[Page-level text extractions]
○ ○ ○ ○
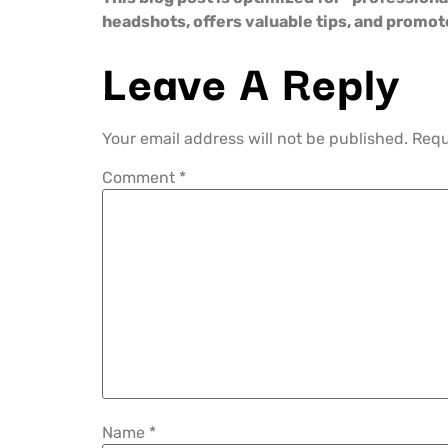
headshots, offers valuable tips, and promo
Leave A Reply
Your email address will not be published.
Requ
Comment
*
Name
*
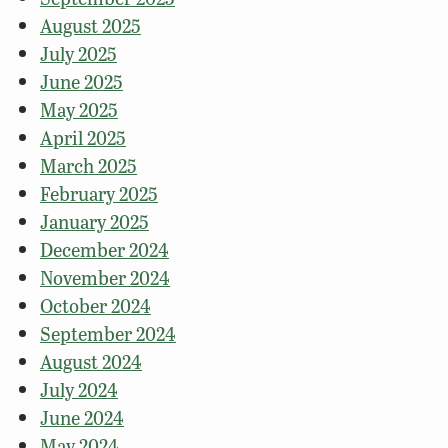
August 2025
July 2025
June 2025
May 2025
April 2025
March 2025
February 2025
January 2025
December 2024
November 2024
October 2024
September 2024
August 2024
July 2024
June 2024
May 2024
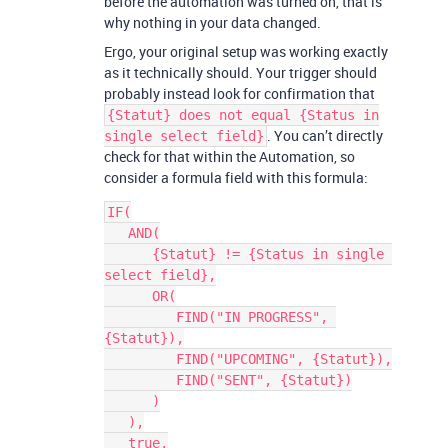
before the automation was turned on, that is
why nothing in your data changed.
Ergo, your original setup was working exactly
as it technically should. Your trigger should
probably instead look for confirmation that
{Statut} does not equal {Status in
. You can’t directly
single select field}
check for that within the Automation, so
consider a formula field with this formula:
IF(

   AND(

      {Statut} != {Status in single 
select field},

      OR(

         FIND("IN PROGRESS", 
{Statut}),

         FIND("UPCOMING", {Statut}),

         FIND("SENT", {Statut})

      )

   ),

   true,
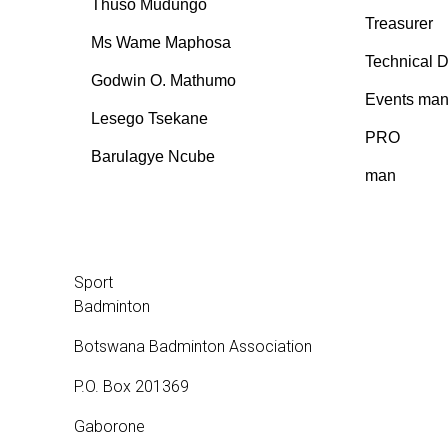
Thuso Mudungo
Treasurer
Ms Wame Maphosa
Technical D
Godwin O. Mathumo
Events man
Lesego Tsekane
PRO
Barulagye Ncube
man
Sport
Badminton
Botswana Badminton Association
P.O. Box 201369
Gaborone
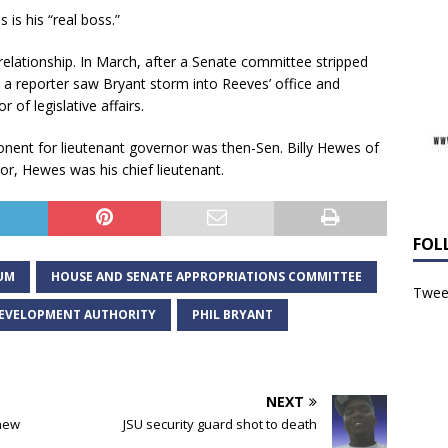
 is his “real boss.”
lationship. In March, after a Senate committee stripped
a reporter saw Bryant storm into Reeves’ office and
 of legislative affairs.
onent for lieutenant governor was then-Sen. Billy Hewes of
r, Hewes was his chief lieutenant.
FOL
UM
HOUSE AND SENATE APPROPRIATIONS COMMITTEE
Tweet
 DEVELOPMENT AUTHORITY
PHIL BRYANT
NEXT
 new
JSU security guard shot to death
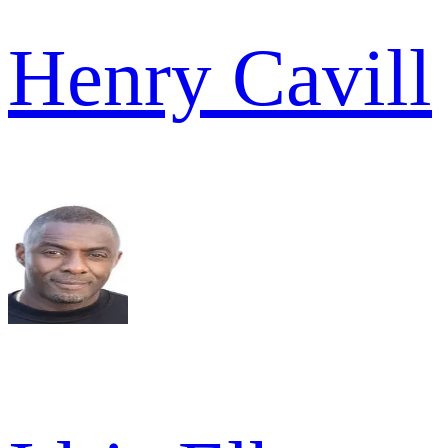
Henry Cavill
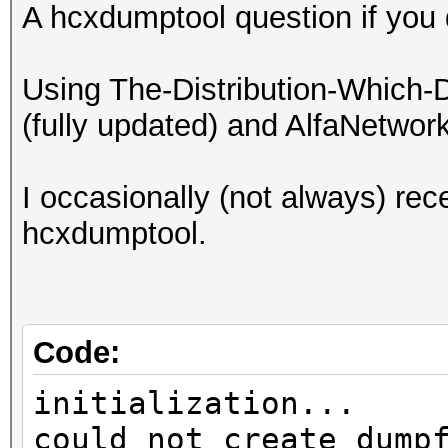
A hcxdumptool question if you 
Using The-Distribution-Which-
(fully updated) and AlfaNetwo
I occasionally (not always) rece
hcxdumptool.
Code:
initialization...
could not create dump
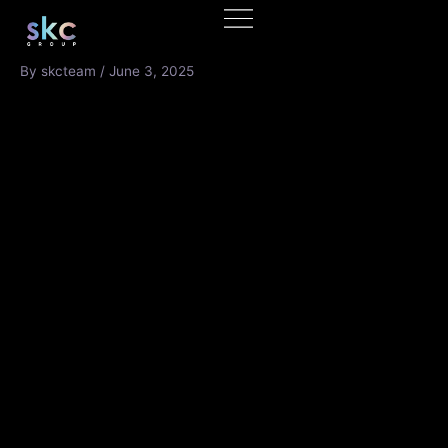
Skip
to
content
By
skcteam
/
June 3, 2025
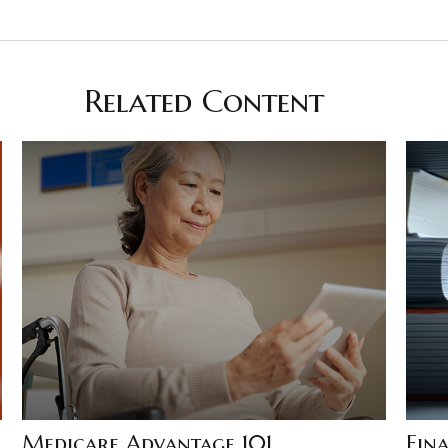
Related Content
Medicare Advantage 101
Fina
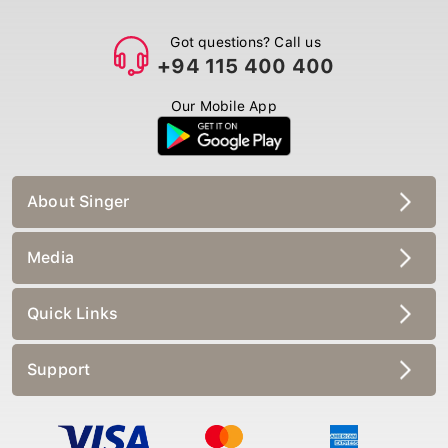
Got questions? Call us
+94 115 400 400
Our Mobile App
About Singer
Media
Quick Links
Support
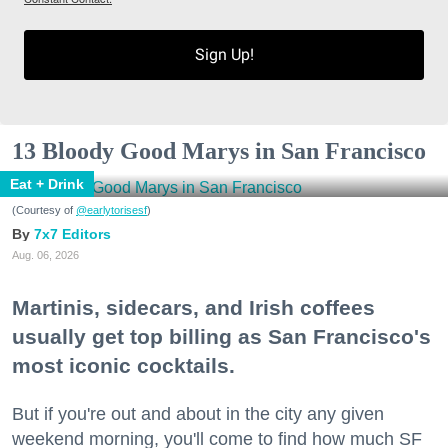
Sign Up!
13 Bloody Good Marys in San Francisco
Eat + Drink
(Courtesy of
@earlytorisesf
)
7x7 Editors
Aug. 06, 2026
Martinis, sidecars, and Irish coffees
usually get top billing as San Francisco's
most iconic cocktails.
But if you're out and about in the city any given
weekend morning, you'll come to find how much SF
○ ○ ○ ○
▶ **Exercise aim**:
Tally up the lines holding the string "that" in the data above, and respond with nothing but the number.

▶ **Answer**:
3